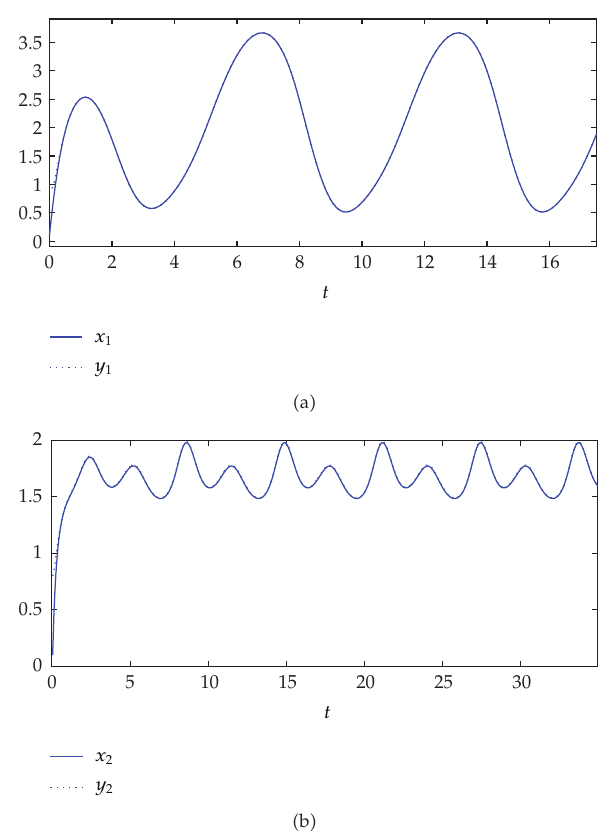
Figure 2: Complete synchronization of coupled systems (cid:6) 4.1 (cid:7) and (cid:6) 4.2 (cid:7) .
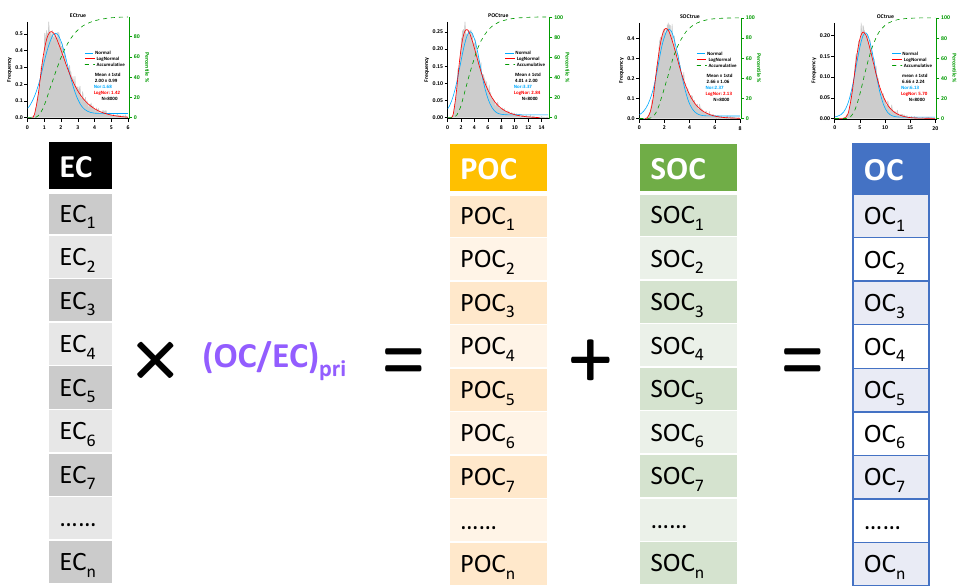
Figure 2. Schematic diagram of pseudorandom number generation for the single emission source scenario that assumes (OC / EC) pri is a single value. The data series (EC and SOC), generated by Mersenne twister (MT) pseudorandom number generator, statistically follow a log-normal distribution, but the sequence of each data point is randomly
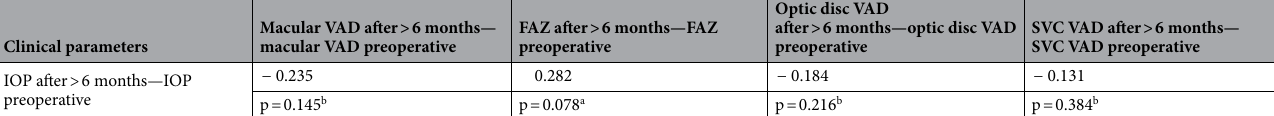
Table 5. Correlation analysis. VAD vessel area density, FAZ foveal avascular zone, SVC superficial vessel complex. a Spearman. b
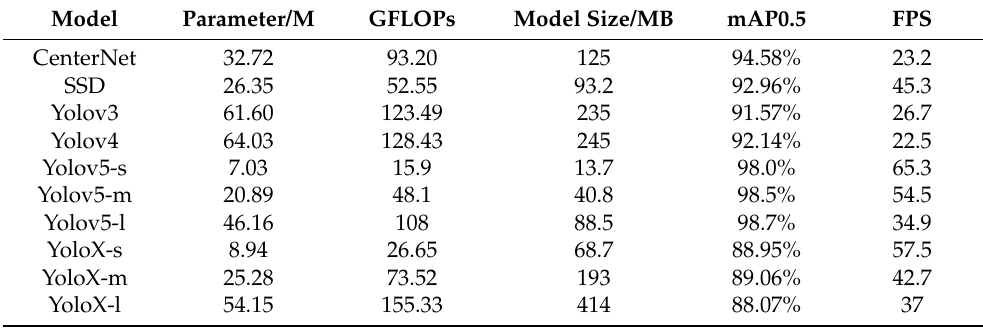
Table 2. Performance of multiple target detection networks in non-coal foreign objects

| AIM OF THE TASK |
Aside from its pictures, the listing must be given again in full, exactly as it appears.

| TASK RESPONSE |
Figure 2: Complete synchronization of coupled systems (cid:6) 4.1 (cid:7) and (cid:6) 4.2 (cid:7) .
Figure 2. Schematic diagram of pseudorandom number generation for the single emission source scenario that assumes (OC / EC) pri is a single value. The data series (EC and SOC), generated by Mersenne twister (MT) pseudorandom number generator, statistically follow a log-normal distribution, but the sequence of each data point is randomly
Table 5. Correlation analysis. VAD vessel area density, FAZ foveal avascular zone, SVC superficial vessel complex. a Spearman. b
Table 2. Performance of multiple target detection networks in non-coal foreign objects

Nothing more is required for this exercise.